Observation data (J2000 epoch)
- Constellation: Eridanus
- Right ascension: 04^{h} 34^{m} 00.027^{s}
- Declination: −08° 34′ 44.57″
- Redshift: 0.015938±0.000033
- Heliocentric radial velocity: 4,778
- Distance: 211.3 Mly (64.78 Mpc)

Characteristics
- Type: SB(s)c pec.
- Notable features: Starburst galaxy with an active galactic nucleus

Other designations
- 2MASX J04340002-0834445, APG 186, IRAS 04315-0840, Mrk 0617, II Zw 015, PGC 15538

= NGC 1614 =

Galaxy in the constellation Eridanus

NGC 1614 is the New General Catalogue identifier for a spiral galaxy in the equatorial constellation of Eridanus. It was discovered on December 29, 1885 by American astronomer Lewis Swift, who described it in a shorthand notation as: pretty faint, small, round, a little brighter middle. The nebula was then catalogued by Danish-Irish astronomer J. L. E. Drayer in 1888. When direct photography became available, it was noted that this galaxy displayed some conspicuous peculiarities. American astronomer Halton Arp included it in his 1966 Atlas of Peculiar Galaxies. In 1971, Swiss astronomer Fritz Zwicky described it as a "blue post-eruptive galaxy, compact patchy core, spiral plumes, long blue jet SSW".

In the De Vaucouleurs system for classifying galaxies, NGC 1614 has a galaxy morphological classification of SB(s)c pec. The SB indicates this is a barred spiral galaxy, while the '(s)' means it lacks a ring-like structure around the nucleus. The trailing 'c' describes the spiral arm structure as being loosely wound. The peculiar nature of the galaxy is noted with the 'pec.' abbreviation.
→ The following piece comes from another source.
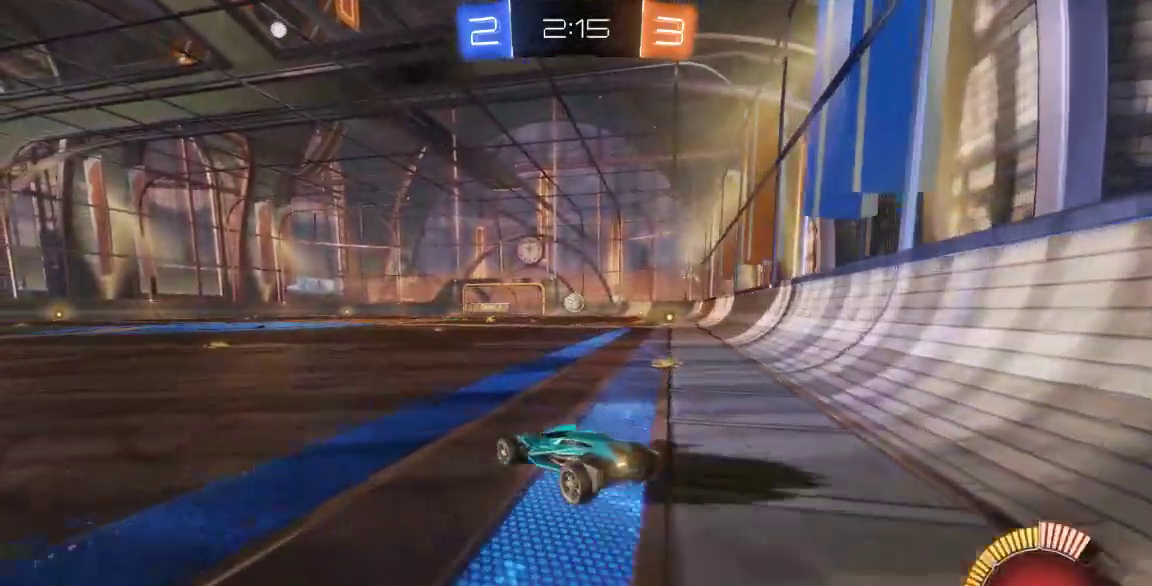
{"dt_ms": 500, "buttons": [], "left_stick": "right", "right_stick": "center", "button_events": []}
The galaxy is bright at the center, with two nearly symmetrical inner spiral arms. It is a luminous infrared source, with total infrared luminosity is ×10^11.60 L_solar, ranking 55th in the 2003 IRAS Revised Bright Galaxy Sample, and is the second most luminous galaxy within 75 Mpc.
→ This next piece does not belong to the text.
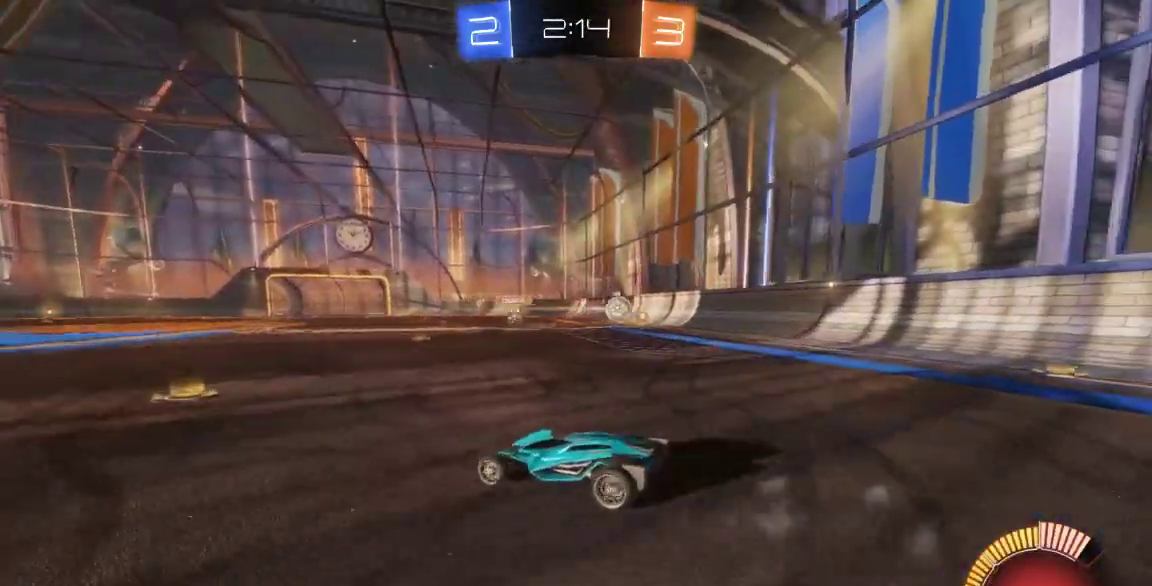
{"dt_ms": 500, "buttons": [], "left_stick": "left", "right_stick": "center", "button_events": []}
This galaxy is undergoing a minor merger event with a gas-rich, low-mass companion galaxy, located in a tidal tail to the southwest of the nucleus. The main galaxy is estimated to be around 3−5 times as massive as the merging object. The interaction between the two galaxies is triggering a burst of star formation in NGC 1614, although not apparently an active galactic nucleus. It is described as "one of the most extreme nearby starbursts".

In the core region, a 230 pc radius ring feature has formed around the nucleus within the last 5−10 million years from an inflow of gas caused by the merger event, and this structure is the site of the intense star forming activity known as a starburst region. This activity is bright enough that it is masking whatever weak nuclear emission there is coming from the core. The nucleus itself displays evidence of an older starburst event. The starburst activity is presumed to be driving an observed outflow of cold molecular gas that has a combined mass of around 32 million times the mass of the Sun.

==Supernovae==
Two supernovae have been observed in NGC 1614:
- SN 1996D (Type Ic, mag. 18.2) was discovered by L. Drissen, C. Robert, Y. Dutil, and J.-R. Roy on 9 February 1996.
- SN 2020cuj (Type II, mag. 20) was discovered by the Zwicky Transient Facility on 12 February 2020.